Another thought with respect to Jewish Americans is this: I am so jealous of the Jewish anti-defamation concept which is so unbelievably tight that anything that could be deemed anti-semitism is deemed so just to be safe. There is no taking chances. No deferring to possible alternative explanations. No room for dog-whistles. No accusations of playing the religion-card. There is no blaming the victim. There are no calls to stop being victims and get over it already. Jewish Centers and schools have armed guards and no one blames them. No one credible blames them when they organize, create their own schools, community centers, and events, patron each other, and look out for each other.
How did they manage this? Did relocation to another country and the ability to blend in as white people allow this? How and why did Jews chose to define themselves as white people in the first place? White people are the very people they were killed for not being. So really, how and why? From what I understand, people of color have accepted this definition of them. Have white people? Do American WASPs see American Jews as white people? Similar to how the Irish became white, were the Jews able to become white because they can simultaneously be Jewish (culture/religion) and white (race)? I do not think this would work for Black people. Would I want to be a white person if I could? I don’t think so – then again, it would make things a lot easier – and now that Black is culture as well as color - I can always be Black at home. Or maybe we can eliminate the “white” designation and exchange it for “human” – assign the same privilege to it - and allow ourselves cultural differences within that definition.
Oh, and I completely understand why people said the Holocaust should never be compared to that lesser atrocity of Slavery. It is born out of self preservation and distances the Jews from the despised. But it was a necessity born of racism against Black people and so it is time to give up that ghost. It is racist. Also, that idea that the Jewish Community and others tried to help Black people in the 80s through a coalition but the Black people just could not see it - just did not want to help themselves. Racist. Like occupying Chicago, being Black qualifies you to be HUD Secretary, racist.
And since we probably cannot become white, does anyone know of a colonized country that has successfully rebounded? Really successfully? However small? If one exists, how did they manage it? I suppose it is hard enough to be colonized in your own land but to be colonized in a foreign land – a vast and foreign land. How to begin to heal from this? Truth and reconciliation? A class action? A monument? I am really trying to figure this out. Maybe the U.S. government could start with an apology.

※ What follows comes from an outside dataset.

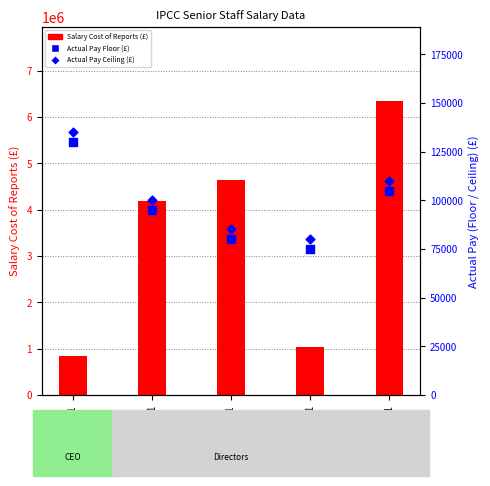

Which series has the largest Y range (max minus min)?

Salary Cost of Reports (£)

I dedicate this post and my very existence to every direct and generational Holocaust survivor I have ever known, in particular, those two darling knuckleheads I argued the merits of Hitler with in the kitchen twenty years ago – I take it back. As I said at the top, Hitler is garbage. Period. I dedicate this to my childhood neighbor Gabrielle Green who brought the finest silk from Paris to make my wedding dress when I was 2-years-old and who made the most darling little blanket for the boys with that silk five years before they were born with no regard to her aching hands. But the person who most leaps to mind is the Brentwood fine-art dealer, all in Black in her little shop on the north side of San Vicente Boulevard. I usually sat on a high stool as she and my mother chatted. I liked looking at the painting of colorful little boats sailing across the ocean on a sunny day. Both the woman and the shop, like so many of the monuments of my childhood, are long gone and, though I can’t recall their names, I can see them clearly. During one trip to her shop, she and my mother conspired to show me the tattoo on her arm. My mother told me it was one of the most important things that I would ever see, to remember it, and that one day I would know what it was.